The NVMe spec does not, but PCI does.

In case it wasn't clear from PATCH 1/2, this proposed callback is for a
function level reset. The PCI SR-IOV spec says all VF's implement FLR and
that this reset does not affect any other functions, from section 2.2.2:

   VFs must support Function Level Reset (FLR).

   Note: Software may use FLR to reset a VF. FLR to a VF affects a VF’s
   state but does not affect its existence in PCI Configuration Space or
   PCI Bus address space. The VFs BARn values (see Section 3.3.14) and
   VF MSE (see Section 3.3.3.4) in the PF’s SR-IOV extended capability
   are unaffected by FLRs issued to the VF.

Further, an NVMe subsystem reset is not the same as a controller or
function level reset. I have not proposed doing a subsytem reset here.

Since this is a call-back invoked from an FLR that happens outside the
driver whether the driver wants it to happen or not, it's better the
driver is aware and prepared that this occured rather than not knowing
and left to wonder why the heck the controller stopped responding.
Learner Study April 22, 2014, 3 p.m. UTC | #8
Thanks for the clarification that the patch is for FLR, and not NVMe
subsystem Reset event.
Any thoughts on how NVMe subsystem Reset would be handled in future?

Thanks!

• **Data for this exercise**:
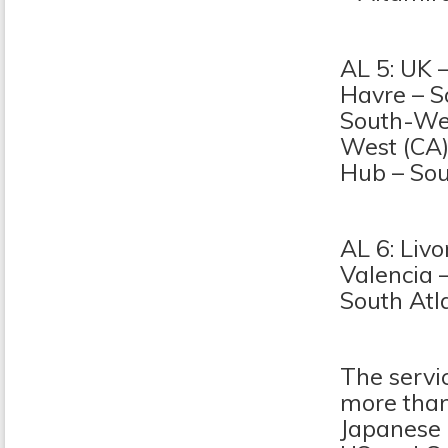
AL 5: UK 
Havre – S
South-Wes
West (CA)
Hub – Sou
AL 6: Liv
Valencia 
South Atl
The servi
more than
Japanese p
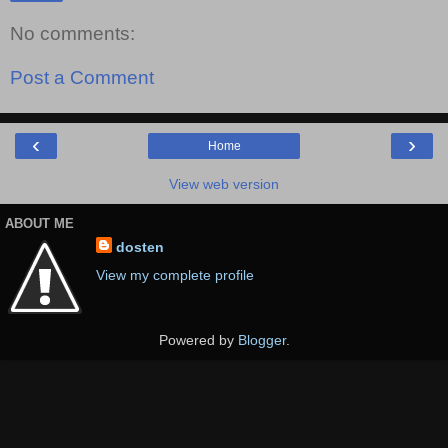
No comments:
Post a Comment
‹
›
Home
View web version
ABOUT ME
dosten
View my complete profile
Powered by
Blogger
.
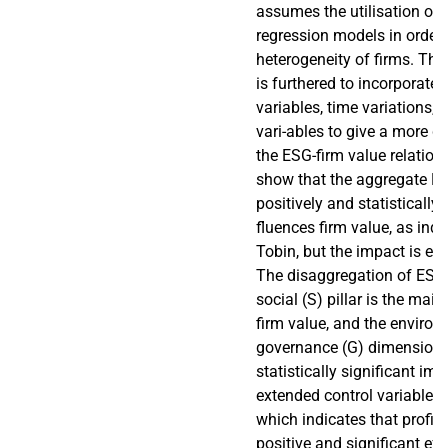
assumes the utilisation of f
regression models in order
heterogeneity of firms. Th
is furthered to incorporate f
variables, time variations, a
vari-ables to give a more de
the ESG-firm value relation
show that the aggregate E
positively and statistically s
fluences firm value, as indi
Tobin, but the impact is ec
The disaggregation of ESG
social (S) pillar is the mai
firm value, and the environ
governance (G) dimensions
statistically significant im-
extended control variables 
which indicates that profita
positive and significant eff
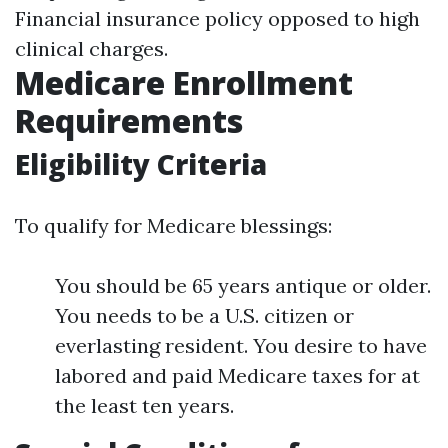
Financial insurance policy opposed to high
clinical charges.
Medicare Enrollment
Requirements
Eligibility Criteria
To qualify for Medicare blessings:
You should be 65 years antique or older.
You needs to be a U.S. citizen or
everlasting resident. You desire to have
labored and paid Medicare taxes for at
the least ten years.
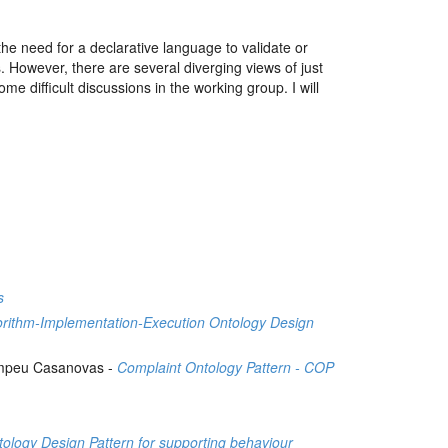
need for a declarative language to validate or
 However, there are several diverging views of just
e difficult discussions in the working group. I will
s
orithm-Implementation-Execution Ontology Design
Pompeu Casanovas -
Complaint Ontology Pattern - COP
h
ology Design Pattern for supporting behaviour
==
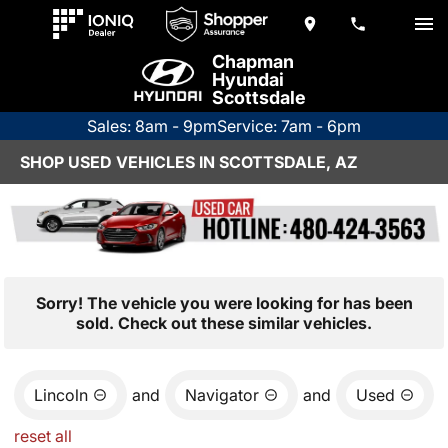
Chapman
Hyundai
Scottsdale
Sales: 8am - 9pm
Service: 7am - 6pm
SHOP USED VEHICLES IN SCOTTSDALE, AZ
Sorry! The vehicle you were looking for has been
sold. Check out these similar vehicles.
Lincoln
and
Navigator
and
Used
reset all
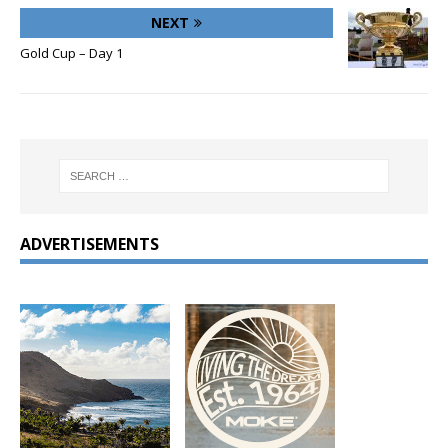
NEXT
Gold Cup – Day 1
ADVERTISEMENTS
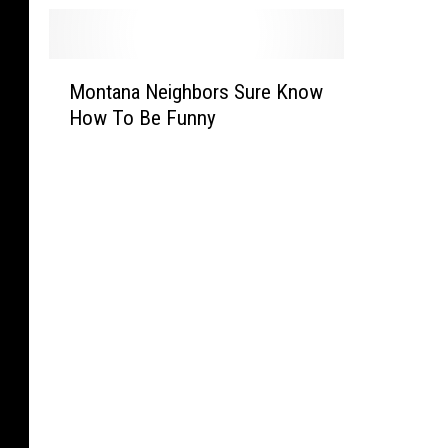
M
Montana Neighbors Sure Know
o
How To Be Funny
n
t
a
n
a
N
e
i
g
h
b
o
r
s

• **Directive A**:
List every section number that the excerpt on function level reset cites from the PCI SR-IOV spec.
• **Directive B**:
Report each line in the rows that contains the word "Medicare".

• **Written response A**:
2.2.2
3.3.14
3.3.3.4

• **Written response B**:
Medicare Enrollment
To qualify for Medicare blessings:
labored and paid Medicare taxes for at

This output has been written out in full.